Problem Recap:

Goal: Recommend pages to users based on what their friends have liked, but exclude the pages the user has already liked.
PySpark Implementation:
Identify Friends' Likes: Get the pages liked by each user's friends.
Exclude User's Own Likes: Exclude pages that the user has already liked from the recommendations.

In [0]:
from pyspark.sql import SparkSession

# Create Spark session
spark = SparkSession.builder.appName("Friends and Likes").getOrCreate()

# Friends data and schema
friends_data = [(1, 2), (1, 3), (1, 4), (2, 1), (3, 1), (3, 4), (4, 1), (4, 3)]
friend_schema = "user_id int , friend_id int"
friends_df = spark.createDataFrame(data=friends_data, schema=friend_schema)

# Likes data and schema
likes_data = [(1, "A"), (1, "B"), (1, "C"), (2, "A"), (3, "B"), (3, "C"), (4, "B")]
like_schema = "user_id int , page_id string"
likes_df = spark.createDataFrame(data=likes_data, schema=like_schema)

# Display the DataFrames (This works in Databricks or similar notebook environments)
friends_df.display()
likes_df.display()

user_id,friend_id
1,2
1,3
1,4
2,1
3,1
3,4
4,1
4,3


user_id,page_id
1,A
1,B
1,C
2,A
3,B
3,C
4,B


In [0]:
from pyspark.sql.functions import col

# Step 1: Join friends_df with likes_df to find the pages liked by friends
friend_likes_df = friends_df.join(
    likes_df, friends_df.friend_id == likes_df.user_id, "inner"
).select(friends_df.user_id, likes_df.page_id)

# Step 2: Remove the pages that the user has already liked
user_likes_df = likes_df.select("user_id", "page_id")

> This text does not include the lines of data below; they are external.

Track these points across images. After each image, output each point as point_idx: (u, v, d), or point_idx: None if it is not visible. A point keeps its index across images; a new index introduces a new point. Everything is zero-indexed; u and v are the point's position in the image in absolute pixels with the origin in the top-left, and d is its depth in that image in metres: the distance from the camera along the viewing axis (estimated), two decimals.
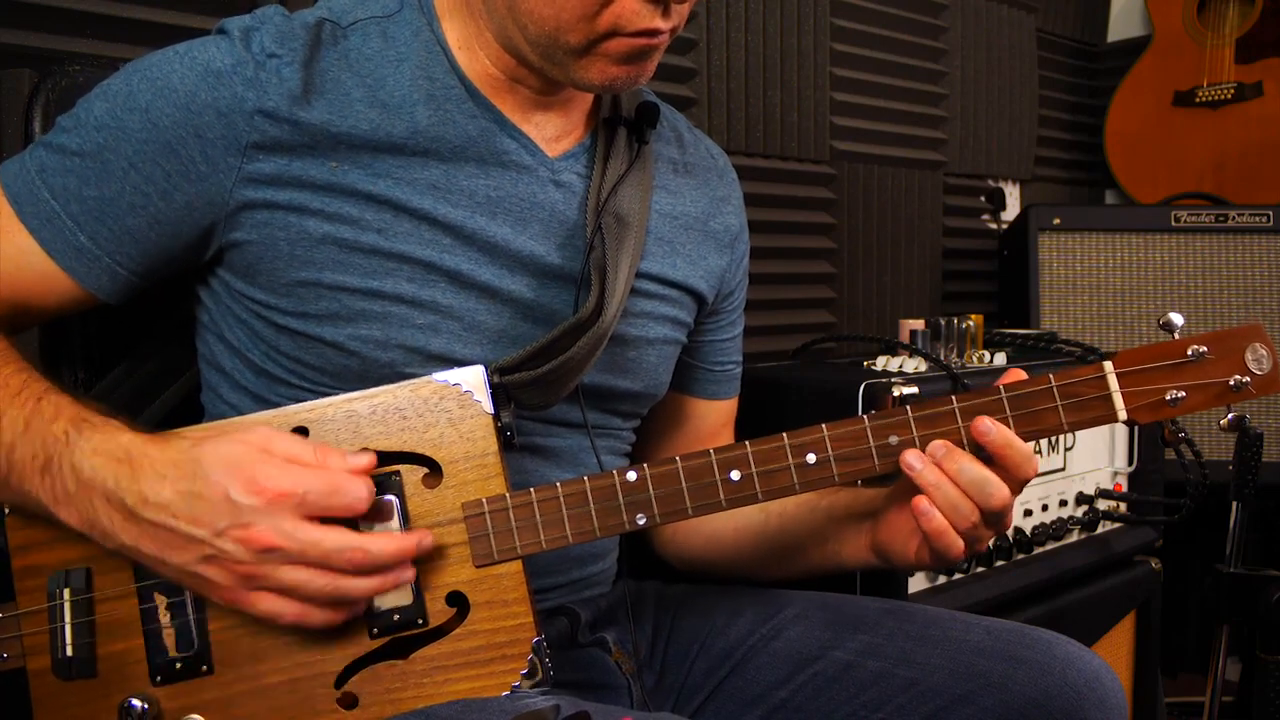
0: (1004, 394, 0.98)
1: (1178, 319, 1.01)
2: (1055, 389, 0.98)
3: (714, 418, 1.33)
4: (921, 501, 0.98)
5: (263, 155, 0.99)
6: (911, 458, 0.97)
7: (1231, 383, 0.98)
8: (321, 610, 0.88)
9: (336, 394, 0.96)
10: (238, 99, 0.98)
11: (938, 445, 0.97)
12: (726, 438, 1.35)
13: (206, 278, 1.07)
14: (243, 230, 1.00)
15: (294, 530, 0.85)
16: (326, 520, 0.87)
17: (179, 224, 1.00)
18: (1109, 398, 0.99)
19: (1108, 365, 0.99)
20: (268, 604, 0.87)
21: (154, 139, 0.98)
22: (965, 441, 0.98)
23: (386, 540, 0.89)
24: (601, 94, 1.13)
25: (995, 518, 0.99)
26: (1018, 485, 0.99)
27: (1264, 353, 0.99)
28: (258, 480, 0.85)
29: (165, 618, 0.93)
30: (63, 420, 0.90)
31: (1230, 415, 1.06)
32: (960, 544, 0.99)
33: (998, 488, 0.97)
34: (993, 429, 0.97)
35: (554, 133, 1.11)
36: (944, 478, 0.97)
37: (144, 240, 1.00)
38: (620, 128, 1.15)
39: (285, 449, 0.88)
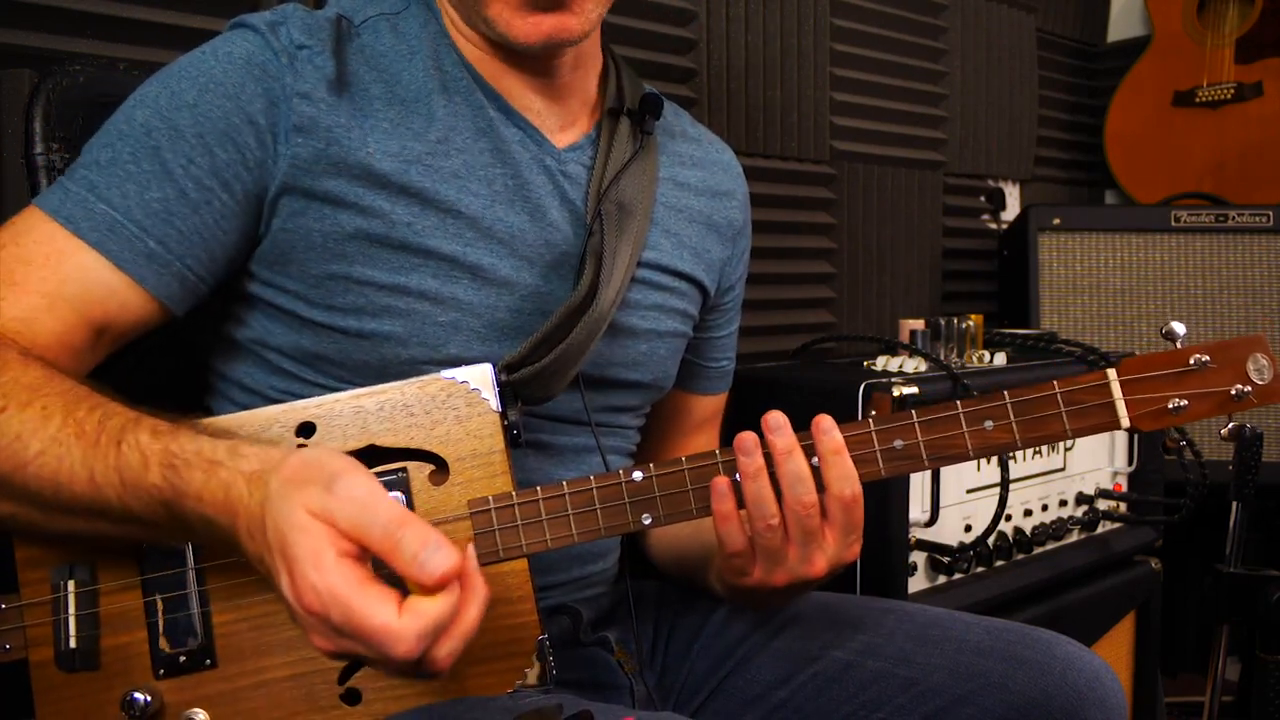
0: (1008, 400, 0.98)
1: (1179, 328, 1.01)
2: (1059, 395, 0.99)
3: (702, 412, 1.35)
4: (720, 483, 0.96)
5: (301, 138, 1.00)
6: (748, 442, 0.95)
7: (1233, 392, 0.99)
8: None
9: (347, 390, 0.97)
10: (283, 86, 1.00)
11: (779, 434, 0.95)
12: (712, 430, 1.38)
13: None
14: (280, 217, 1.01)
15: (346, 645, 0.74)
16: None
17: (243, 216, 1.01)
18: (1112, 405, 0.99)
19: (1111, 373, 1.00)
20: None
21: (209, 131, 0.98)
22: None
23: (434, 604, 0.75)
24: (533, 50, 1.06)
25: (801, 525, 0.95)
26: (833, 503, 0.96)
27: (1265, 363, 1.00)
28: (295, 585, 0.74)
29: (167, 611, 0.93)
30: (155, 466, 0.83)
31: (1230, 424, 1.07)
32: (767, 544, 0.96)
33: (807, 490, 0.94)
34: (831, 430, 0.96)
35: (558, 123, 1.13)
36: (764, 468, 0.95)
37: (211, 239, 0.99)
38: (623, 118, 1.16)
39: (349, 522, 0.74)
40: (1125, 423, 0.99)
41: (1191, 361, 0.99)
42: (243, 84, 0.99)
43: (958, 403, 0.98)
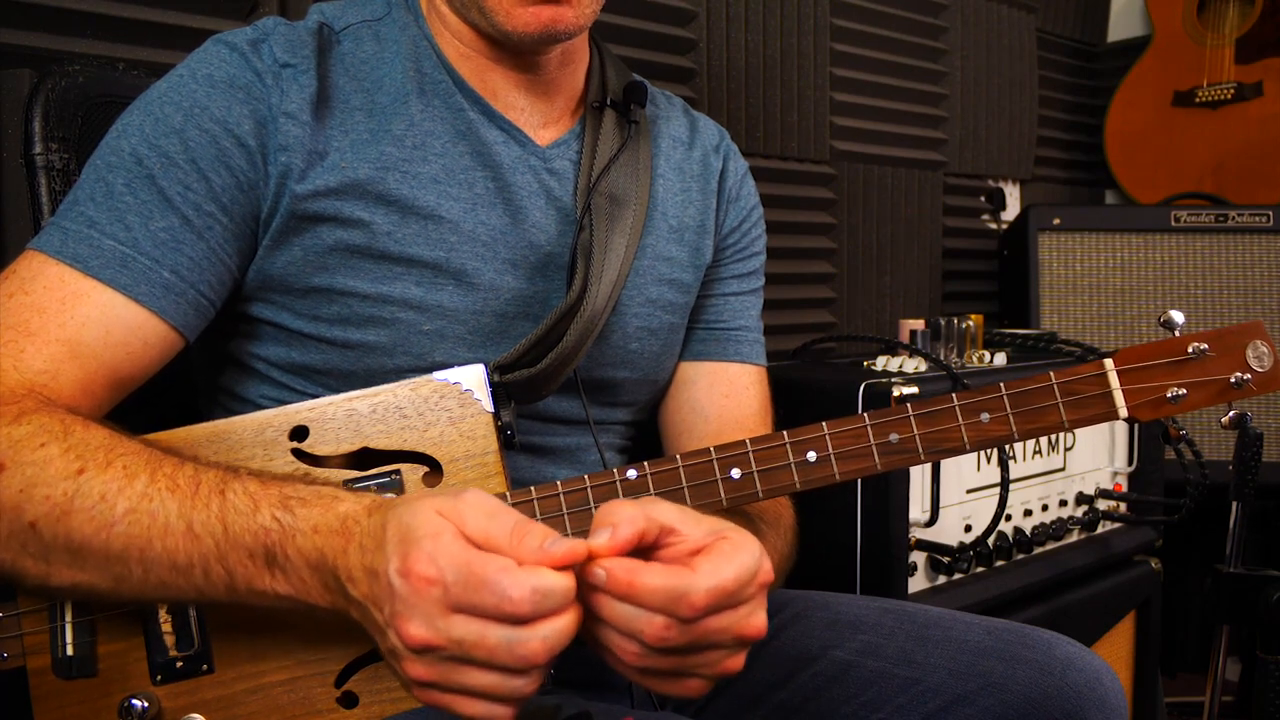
0: (1005, 391, 0.98)
1: (1178, 316, 1.00)
2: (1056, 386, 0.98)
3: (708, 384, 1.25)
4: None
5: (286, 156, 1.00)
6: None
7: (1232, 380, 0.98)
8: (505, 706, 0.73)
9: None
10: (269, 106, 0.99)
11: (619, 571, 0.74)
12: (746, 415, 1.25)
13: None
14: (269, 234, 1.01)
15: (447, 627, 0.70)
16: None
17: (243, 237, 1.00)
18: (1110, 395, 0.98)
19: (1108, 363, 0.99)
20: (461, 706, 0.72)
21: (201, 157, 0.97)
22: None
23: (560, 622, 0.71)
24: (529, 41, 1.05)
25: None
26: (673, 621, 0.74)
27: (1265, 350, 0.99)
28: (408, 559, 0.70)
29: (165, 616, 0.93)
30: (265, 508, 0.81)
31: (1231, 413, 1.06)
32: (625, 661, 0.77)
33: (646, 622, 0.73)
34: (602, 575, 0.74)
35: (540, 120, 1.12)
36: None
37: (218, 262, 0.99)
38: (607, 109, 1.16)
39: (478, 526, 0.71)
40: (1123, 413, 0.98)
41: (1190, 350, 0.98)
42: (229, 106, 0.98)
43: (953, 395, 0.98)
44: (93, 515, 0.82)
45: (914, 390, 1.50)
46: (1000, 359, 1.82)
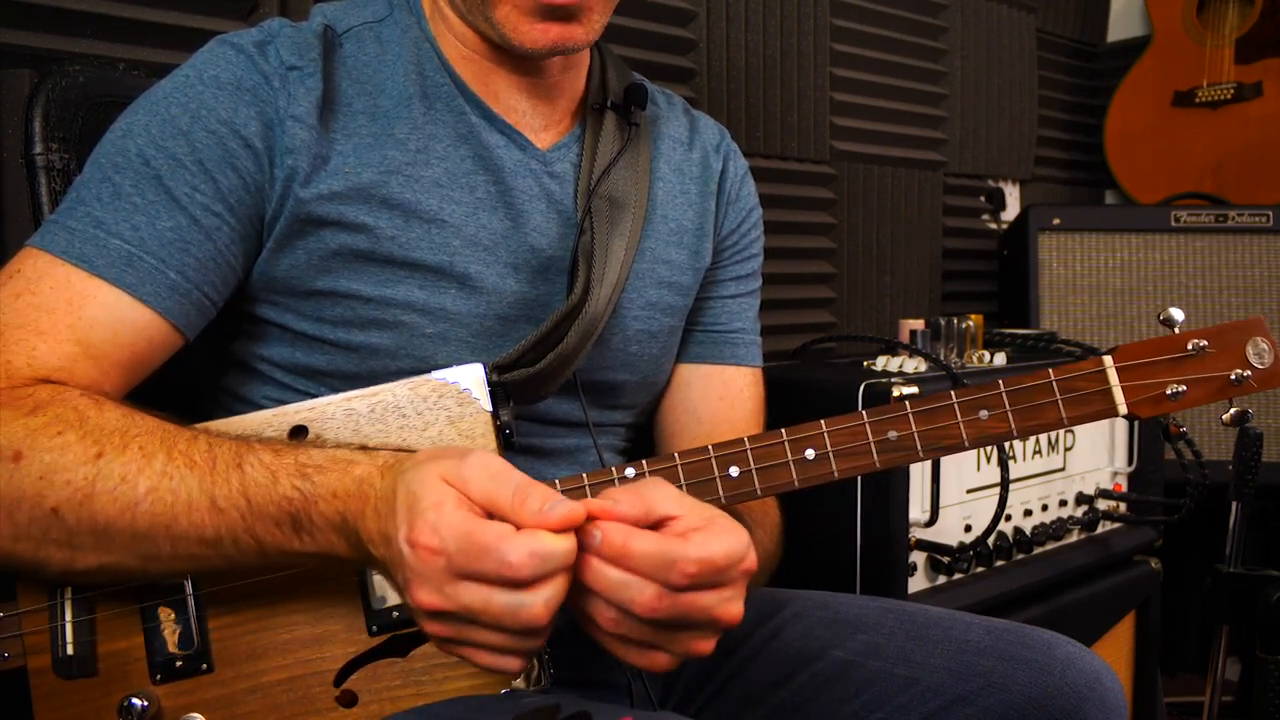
0: (1003, 389, 0.98)
1: (1178, 314, 0.99)
2: (1055, 383, 0.97)
3: (703, 386, 1.25)
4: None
5: (292, 159, 1.00)
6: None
7: (1232, 377, 0.98)
8: (514, 658, 0.76)
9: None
10: (276, 109, 0.99)
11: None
12: (740, 417, 1.26)
13: None
14: (273, 236, 1.01)
15: (453, 593, 0.72)
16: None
17: (249, 239, 1.00)
18: (1109, 392, 0.98)
19: (1107, 359, 0.98)
20: (475, 657, 0.76)
21: (208, 158, 0.97)
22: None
23: (550, 589, 0.73)
24: (537, 56, 1.06)
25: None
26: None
27: (1265, 346, 0.98)
28: (414, 530, 0.73)
29: (166, 616, 0.93)
30: (284, 478, 0.84)
31: (1232, 410, 1.05)
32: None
33: (638, 591, 0.75)
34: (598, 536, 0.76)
35: (541, 123, 1.12)
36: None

# Perform the anti-join to exclude pages already liked by the user
recommendations_df = friend_likes_df.join(
    user_likes_df,
    (friend_likes_df.user_id == user_likes_df.user_id)
    & (friend_likes_df.page_id == user_likes_df.page_id),
    "left_anti",
)

# Show the final recommended pages for each user
recommendations_df.distinct().display()

user_id,page_id
2,C
3,A
2,B
4,A
4,C


In [0]:
# Register DataFrames as SQL temporary views
friends_df.createOrReplaceTempView("friends")
likes_df.createOrReplaceTempView("likes")

In [0]:
# Spark SQL query with DISTINCT to ensure unique records
result_df = spark.sql(
    """
    SELECT DISTINCT f.user_id, l.page_id
    FROM friends f
    JOIN likes l
    ON f.friend_id = l.user_id
    WHERE (f.user_id, l.page_id) NOT IN (
        SELECT user_id, page_id
        FROM likes
    )
"""
)

# Show the unique result
result_df.display()

user_id,page_id
2,C
3,A
2,B
4,A
4,C


Explanation:
Join Friends with Likes: We perform an inner join between friends_df and likes_df to find the pages that friends of each user have liked. This gives us a DataFrame with columns user_id (the user) and page_id (the page liked by the user's friends).

Exclude User's Own Likes: We then perform a left_anti join between this DataFrame and the likes_df, which effectively removes any pages that the user has already liked.